Cost-cutting gone too far? The China integration factor? Or the I-don’t-care attitude?
Well, whatever the reason — personally, I think it’s a combination of all three factors, plus more — the undeniable truth is that Cathay Pacific Airways is no longer the gold standard it once was in its industry.
As any frequent and long-time airline passenger would attest, Hong Kong’s flag-carrier has seen a marked slippage in service quality in recent years.
Airline bosses may dispute this contention, but they only need to look at the growing number of independent passenger surveys that point to a deteriorating image of the airline.
The latest bit of negative news comes from the Skytrax 2018 rankings, with Cathay getting dropped from the top five among the world’s best airlines.
Cathay was ranked No. 6 overall in the new survey, down one notch from the previous poll in 2017 and marking a slide in its position for four years in a row.

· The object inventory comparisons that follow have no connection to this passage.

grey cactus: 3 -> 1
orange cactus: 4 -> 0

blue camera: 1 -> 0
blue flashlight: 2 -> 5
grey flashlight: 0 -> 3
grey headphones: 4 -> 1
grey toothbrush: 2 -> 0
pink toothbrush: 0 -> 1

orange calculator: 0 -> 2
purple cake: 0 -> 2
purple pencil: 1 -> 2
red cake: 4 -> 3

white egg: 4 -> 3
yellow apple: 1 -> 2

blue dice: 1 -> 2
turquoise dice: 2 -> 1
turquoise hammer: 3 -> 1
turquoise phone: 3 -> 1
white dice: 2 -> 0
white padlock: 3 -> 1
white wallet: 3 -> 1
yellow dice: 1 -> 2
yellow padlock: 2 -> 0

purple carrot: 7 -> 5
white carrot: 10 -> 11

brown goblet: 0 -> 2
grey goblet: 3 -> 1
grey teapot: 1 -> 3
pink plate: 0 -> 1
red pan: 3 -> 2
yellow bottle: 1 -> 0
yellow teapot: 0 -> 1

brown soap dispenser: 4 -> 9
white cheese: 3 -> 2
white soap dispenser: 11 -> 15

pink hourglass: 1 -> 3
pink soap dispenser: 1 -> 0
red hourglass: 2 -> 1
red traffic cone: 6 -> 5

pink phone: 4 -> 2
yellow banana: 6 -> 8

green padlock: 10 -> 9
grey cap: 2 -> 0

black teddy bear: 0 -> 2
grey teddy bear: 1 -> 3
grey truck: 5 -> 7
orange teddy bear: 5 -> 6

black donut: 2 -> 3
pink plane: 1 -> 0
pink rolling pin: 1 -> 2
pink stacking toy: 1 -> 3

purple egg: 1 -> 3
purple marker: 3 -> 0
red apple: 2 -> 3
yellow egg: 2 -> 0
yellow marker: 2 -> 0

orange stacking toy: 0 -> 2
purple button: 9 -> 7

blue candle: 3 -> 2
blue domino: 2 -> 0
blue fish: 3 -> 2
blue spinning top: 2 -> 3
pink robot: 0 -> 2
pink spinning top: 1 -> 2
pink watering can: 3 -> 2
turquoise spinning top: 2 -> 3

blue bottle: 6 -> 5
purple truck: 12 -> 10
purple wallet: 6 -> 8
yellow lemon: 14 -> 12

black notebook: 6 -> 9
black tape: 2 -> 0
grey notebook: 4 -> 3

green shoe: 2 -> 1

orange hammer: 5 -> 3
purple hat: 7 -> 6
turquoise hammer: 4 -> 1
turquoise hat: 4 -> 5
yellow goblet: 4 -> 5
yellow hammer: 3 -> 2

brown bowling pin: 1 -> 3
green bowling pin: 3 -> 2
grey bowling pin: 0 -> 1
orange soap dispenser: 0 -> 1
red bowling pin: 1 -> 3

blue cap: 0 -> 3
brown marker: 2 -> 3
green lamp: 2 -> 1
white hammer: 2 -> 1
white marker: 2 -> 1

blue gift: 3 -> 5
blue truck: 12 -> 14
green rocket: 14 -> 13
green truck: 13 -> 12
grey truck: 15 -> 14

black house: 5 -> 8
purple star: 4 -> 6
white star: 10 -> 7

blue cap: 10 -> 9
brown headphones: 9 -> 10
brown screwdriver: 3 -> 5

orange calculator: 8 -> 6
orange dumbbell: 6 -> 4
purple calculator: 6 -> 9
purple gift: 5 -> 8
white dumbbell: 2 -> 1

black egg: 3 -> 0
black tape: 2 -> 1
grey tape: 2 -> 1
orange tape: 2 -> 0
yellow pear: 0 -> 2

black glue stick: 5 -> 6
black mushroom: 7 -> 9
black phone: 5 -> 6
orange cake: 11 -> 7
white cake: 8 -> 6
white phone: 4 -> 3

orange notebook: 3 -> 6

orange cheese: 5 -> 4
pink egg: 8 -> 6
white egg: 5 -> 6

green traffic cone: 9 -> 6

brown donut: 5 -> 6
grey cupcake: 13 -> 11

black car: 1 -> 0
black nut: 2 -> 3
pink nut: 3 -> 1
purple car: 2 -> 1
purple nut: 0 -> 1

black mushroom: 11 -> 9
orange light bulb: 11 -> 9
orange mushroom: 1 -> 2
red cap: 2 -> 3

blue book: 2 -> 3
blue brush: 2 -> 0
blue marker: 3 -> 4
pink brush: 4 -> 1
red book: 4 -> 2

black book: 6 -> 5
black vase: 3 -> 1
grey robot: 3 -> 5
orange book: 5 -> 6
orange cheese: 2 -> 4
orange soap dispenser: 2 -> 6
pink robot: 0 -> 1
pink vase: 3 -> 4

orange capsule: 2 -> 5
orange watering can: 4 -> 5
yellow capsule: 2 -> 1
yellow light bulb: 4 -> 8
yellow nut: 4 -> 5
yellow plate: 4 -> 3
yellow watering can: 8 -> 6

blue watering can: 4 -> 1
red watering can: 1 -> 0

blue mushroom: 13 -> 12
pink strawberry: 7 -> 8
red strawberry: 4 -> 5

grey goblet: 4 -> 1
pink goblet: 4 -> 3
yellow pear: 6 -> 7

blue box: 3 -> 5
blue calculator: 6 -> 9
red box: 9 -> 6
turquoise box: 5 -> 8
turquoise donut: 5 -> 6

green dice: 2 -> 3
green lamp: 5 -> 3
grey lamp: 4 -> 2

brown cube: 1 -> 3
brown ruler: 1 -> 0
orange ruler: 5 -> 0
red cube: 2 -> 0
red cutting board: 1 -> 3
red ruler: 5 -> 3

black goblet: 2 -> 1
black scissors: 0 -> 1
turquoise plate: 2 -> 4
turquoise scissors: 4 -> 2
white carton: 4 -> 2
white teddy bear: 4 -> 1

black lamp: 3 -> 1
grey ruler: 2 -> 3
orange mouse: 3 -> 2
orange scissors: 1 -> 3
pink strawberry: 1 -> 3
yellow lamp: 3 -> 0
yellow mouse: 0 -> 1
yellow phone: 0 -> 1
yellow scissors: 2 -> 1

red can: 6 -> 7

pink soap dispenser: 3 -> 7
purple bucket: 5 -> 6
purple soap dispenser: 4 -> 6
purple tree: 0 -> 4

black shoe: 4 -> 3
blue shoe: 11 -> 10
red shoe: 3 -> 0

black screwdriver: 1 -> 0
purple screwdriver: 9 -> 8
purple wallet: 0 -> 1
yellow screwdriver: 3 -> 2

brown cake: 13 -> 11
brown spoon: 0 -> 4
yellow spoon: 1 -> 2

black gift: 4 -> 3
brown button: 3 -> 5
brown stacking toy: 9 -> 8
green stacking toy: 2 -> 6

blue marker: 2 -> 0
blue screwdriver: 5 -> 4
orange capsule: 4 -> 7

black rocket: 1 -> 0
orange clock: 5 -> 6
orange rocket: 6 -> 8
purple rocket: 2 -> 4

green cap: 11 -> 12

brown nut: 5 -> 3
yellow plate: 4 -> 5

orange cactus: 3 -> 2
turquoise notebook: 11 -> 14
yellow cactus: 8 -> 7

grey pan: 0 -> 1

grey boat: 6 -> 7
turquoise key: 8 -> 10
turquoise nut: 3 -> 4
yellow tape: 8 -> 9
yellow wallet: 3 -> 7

According to the Skytrax rankings, which are based on the views of millions of passengers from around the world and take into account a host of parameters including boarding procedures, seat comfort and service quality, Singapore Airlines — Cathay’s main regional rival — gets the top honors.
Moving up from its previous No. 2 spot, Singapore Airlines has grabbed the top position for the fourth time, having also won in won in 2004, 2007 and 2008.
Qatar Airways, ANA All Nippon Airways, Emirates and EVA Air rounded up the top five, leaving Cathay with the consolation No. 6 spot in the annual Skytrax World Airline Awards.
It is certainly not something that the Swire Pacific group entity will be proud of, given that it had slipped continuously after bagging the top spot in 2014, and also took the title in 2003, 2005 and 2009.
What should be even more painful is that was edged out by a much smaller player, Taiwan’s EVA Air, from the fifth position. Another thing that it will note is that a local low-cost carrier, Hong Kong Airlines, has broken into the top 20 for the first time this year.
Things are not looking good for Cathay, whose mainland-focused subsidiary Cathay Dragon (formerly Dragonair) managed to climb a spot to No. 26 but still trailed Hainan Airlines (No.8) and China Southern Airlines (No.14).
Hong Kong’s home-grown airline is confronted with several challenges and has posted losses since 2016, getting squeezed due to rising operating costs and soft demand for its high-end service.
Cathay has undergone several rounds of management reshuffle as it tries to improve its prospects after some wrong bets on fuel prices.
Oil prices have now surged back to the level it hedged, but the carrier had missed a ride as it failed to benefit from falling fuel costs from 2014 and 2017.
Meanwhile, passengers complain that service quality is not what it used to be, with the airline seeming to cut costs wherever it can.
Management changes may have added to the negative perception, as well as a view that its passenger profile is getting dominated by mainland Chinese, who generally don’t enjoy too good a reputation in the global travel and tourism market.
On some routes, the flights often don’t run on time, among other issues. Meanwhile, staff morale has also come into doubt as Cathay is no longer is as generous as it had been in the past in terms of pay and perks.
The once-premier airline company certainly needs to take a hard look at its operations and take steps to recover lost ground.
Until that happens, given the slippage in service quality, it would be perfectly reasonable if the public poses this question to Cathay: How about offering us cheaper fares?